◆ GESELECTEERDE PASSAGE ◆
⟨
Het is een bijzonder verhaal maar ook lezenswaardig vanwege de IPR (internationaal privaatrechtelijke aspecten) over de erkenning van huwelijken.
ECLI:NL:RBDHA:2020:6541
- Instantie Rechtbank Den Haag
- Datum uitspraak 13-07-2020
- Datum publicatie 15-07-2020
- Zaaknummer AWB 19/9399
- Rechtsgebieden Vreemdelingenrecht
Uitspraak
RECHTBANK DEN HAAG
Zittingsplaats Arnhem
Bestuursrecht
zaaknummer: AWB 19/9399
uitspraak van de enkelvoudige kamer van 13 juli 2020 in de zaak tussen
[eiseres] , v-nummer [nummer] , eiseres,
(gemachtigde: mr. J.M.E. van der Haar),
en
de staatssecretaris van Justitie en Veiligheid, verweerder
(gemachtigde: mr. F. Schoot).Procesverloop
Namens eiseres is op 2 april 2019 een aanvraag ingediend voor
een machtiging tot voorlopig verblijf, met als doel ‘Verblijf als
familie- of gezinslid bij [referent] ’. [referent] zal hierna wordt
aangeduid als ‘referent’. Bij besluit van 26 april 2019 heeft verweerder
deze aanvraag afgewezen.
⟩
◆ TAKENLIJST ◆
#1 Op welke datum werd volgens de uitspraak hierboven de aanvraag voor een machtiging tot voorlopig verblijf ingediend?
#2 Schrijf alstublieft de uitspraak over de machtiging tot voorlopig verblijf hierboven in een paar zinnen verder, te beginnen na de laatste zin.

◆ GEGEVENS ◆
⟨
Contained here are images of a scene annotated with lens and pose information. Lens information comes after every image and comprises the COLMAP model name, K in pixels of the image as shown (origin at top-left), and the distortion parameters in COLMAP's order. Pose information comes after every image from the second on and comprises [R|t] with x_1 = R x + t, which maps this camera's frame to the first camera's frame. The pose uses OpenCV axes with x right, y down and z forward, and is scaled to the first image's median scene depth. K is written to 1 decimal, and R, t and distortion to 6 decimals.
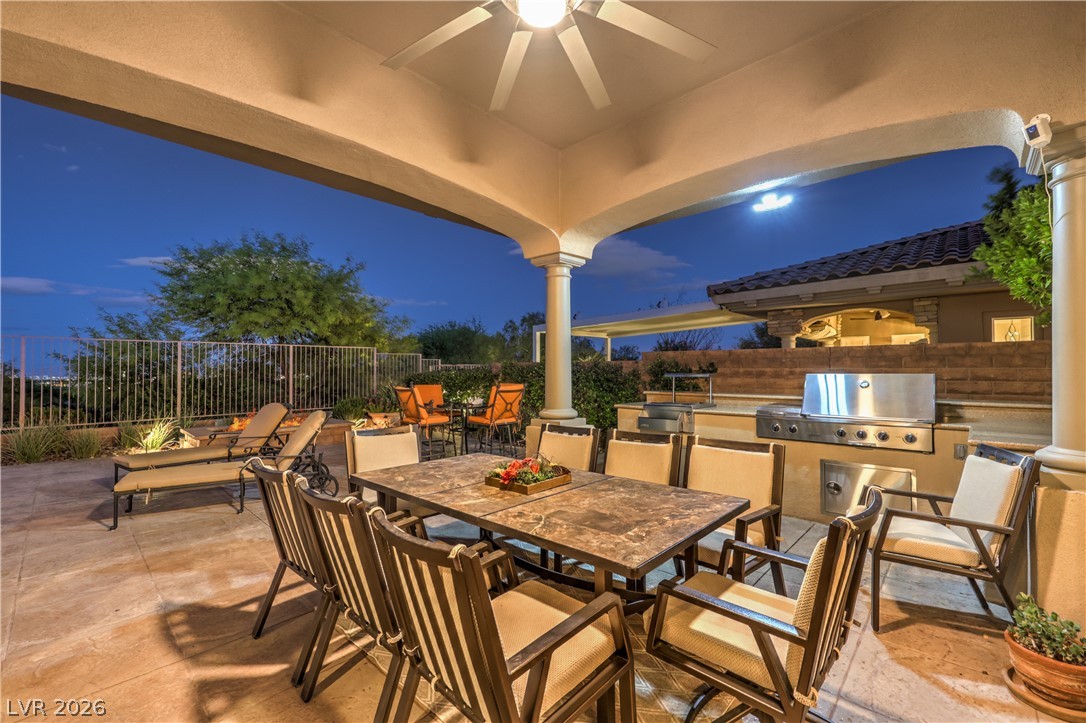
⟩
◆ ANTWOORDEN ◆
#1 Op 2 april 2019.

#2
Daartegen heeft eiseres op 2 mei 2019 bezwaar gemaakt.
Bij besluit van 19 november 2019 heeft verweerder het bezwaar ongegrond verklaard.
Op 3 december 2019 heeft eiseres beroep ingesteld tegen dit besluit.
Verweerder heeft een verweerschrift ingediend.
Het onderzoek op zitting heeft plaatsgevonden op 30 juni 2020.
Eiser en verweerder zijn vertegenwoordigd door hun gemachtigden. Verder
is referent verschenen.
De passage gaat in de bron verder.